We will apply these models as the second step in a new pipeline feeding from the pre-processor pipeline. To make things more efficient, we will run each model in an iterator and examine the results.

# Iterate over the defined list of tuples containing the classifiers
for clf_name, clf in classifiers:
# create the full pipeline to the training set
pipe = Pipeline(steps=[(‘preprocessor’, preprocessor),(‘classifier’, clf)])
pipe.fit(X_train, np.ravel(y_train))
# Predict the labels of the test set
y_pred = pipe.predict(X_test)
# Evaluate accuracies using cross_val_score
cv_scores = cross_val_score(pipe,X,np.ravel(y),cv=5).mean()
# print the cv_scores for each classifier
print(‘{:s} : {:.3f}’.format(clf_name, cv_scores))

And here are the accuracy scores we received

Hyperparameter tuning of the best models

While the KNN is our best model, I found out that the random forest model will seriously improve our performance if we went on a hyperparameter run.

I will run a randomized grid search below and I would recommend this over Grid Search anyday, as Grid Search can be really wasteful and time consuming.
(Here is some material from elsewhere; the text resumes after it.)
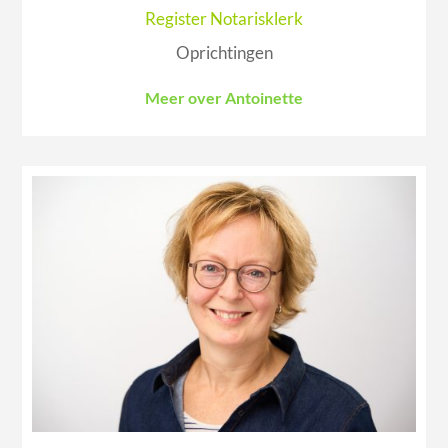
Register Notarisklerk
Oprichtingen
Meer over Antoinette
# import randomized search for hyperparameter tuning
from sklearn.model_selection import RandomizedSearchCV
rf_pipe = Pipeline(steps=[(‘preprocessor’, preprocessor),(‘classifier’, randomforest)])
# set the important parameters for random forest
# n_etimators will increase the number of trees built and bring in more diversity and a better model
# max_features, decreasing this limit from one will make the number of features low at every tree and bring more diversity in each tree output or less correlated trees
# n_jobs = -1 to use all CPU Cores (should be used within random search cv)
# max_depth to be limited to restrict over fitting and for model to finish quickly
# use random state to repeat the results
rf_param_grid = {‘classifier__n_estimators’: np.arange(100,1000,100),’classifier__max_features’: np.arange(0.05,1.05,.05),’classifier__max_depth’:np.arange(4,8,1)}
grid_mse_rf = RandomizedSearchCV(estimator=rf_pipe,param_distributions=rf_param_grid,n_iter= 25, cv=4, verbose=1,n_jobs=-1, random_state=123)
# Fit randomized_mse to the data
grid_mse_rf.fit(X_train, np.ravel(y_train))
# Print the best parameters and lowest RMSE
print(“Best parameters found: “, grid_mse_rf.best_params_)
print(“Highest score: “, np.sqrt(np.abs(grid_mse_rf.best_score_)))
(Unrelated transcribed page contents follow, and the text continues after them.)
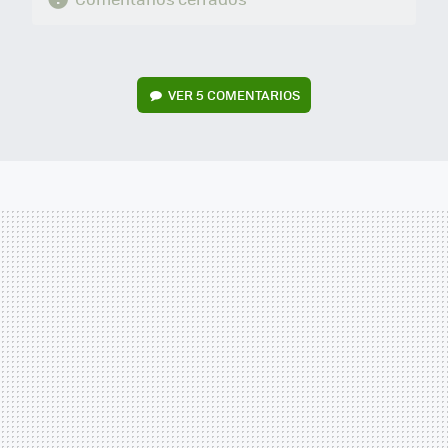
VER
5 COMENTARIOS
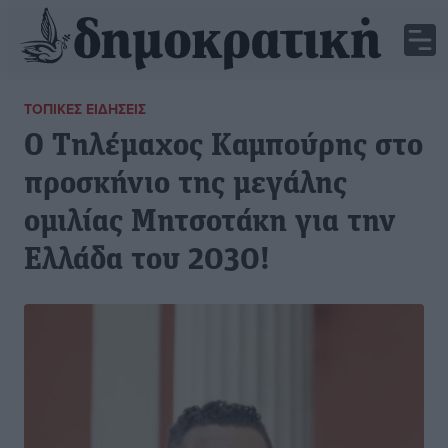
ΤΟΠΙΚΈΣ ΕΙΔΉΣΕΙΣ
Ο Τηλέμαχος Καμπούρης στο
προσκήνιο της μεγάλης
ομιλίας Μητσοτάκη για την
Ελλάδα του 2030!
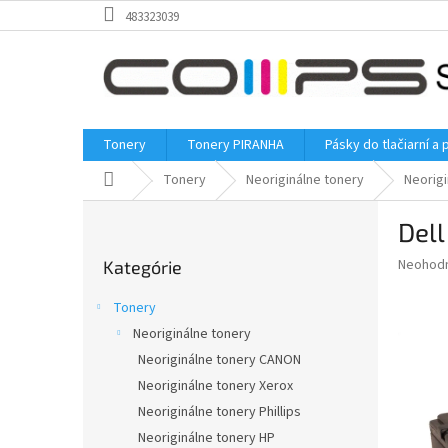
Prejsť
483323039
na
obsah
Tonery
Tonery PIRANHA
Pásky do tlačiarní a 
Domov
Tonery
Neoriginálne tonery
Neorigi
B
Dell
o
Preskočiť
č
Priemer
Neohod
Kategórie
kategórie
n
hodnote
ý
produkt
Tonery
p
je
Neoriginálne tonery
0,0
a
z
Neoriginálne tonery CANON
n
5
e
Neoriginálne tonery Xerox
hviezdič
l
Neoriginálne tonery Phillips
Neoriginálne tonery HP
Our random search ran 100 random forest models and selected the best hyperparameters. Our accuracy is now 92% which is a 15% jump from the untuned model!

Making Predictions on the test data

And before we finish, let us make those predictions in the test data and see one final power of the pipeline architecture. We will be able to make the predictions in one line of code! There is no need to examine and deal with individual columns of the test data.

# we have already loaded the test data to test_data dataframe
# let us drop the columns we dropped in the train data i.e. name, ticket and cabin
test_data3= test_data.drop(columns=[‘Name’,’Ticket’,’Cabin’])
# time to make predictions
pred = grid_mse_rf.predict(test_data3)
# now let us put this into the kaggle submission format
rf_output=pd.DataFrame({‘PassengerId’:test_data.index, ‘Survived’: pred})
rf_output

This model will fetch you a top 10% in Kaggle rankings which is not bad considering we have avoided much of the heavy lifting by using Pipelines. I hope you find this article useful and is encouraged in exploring more datasets with Scikit learn’s pipeline architecture.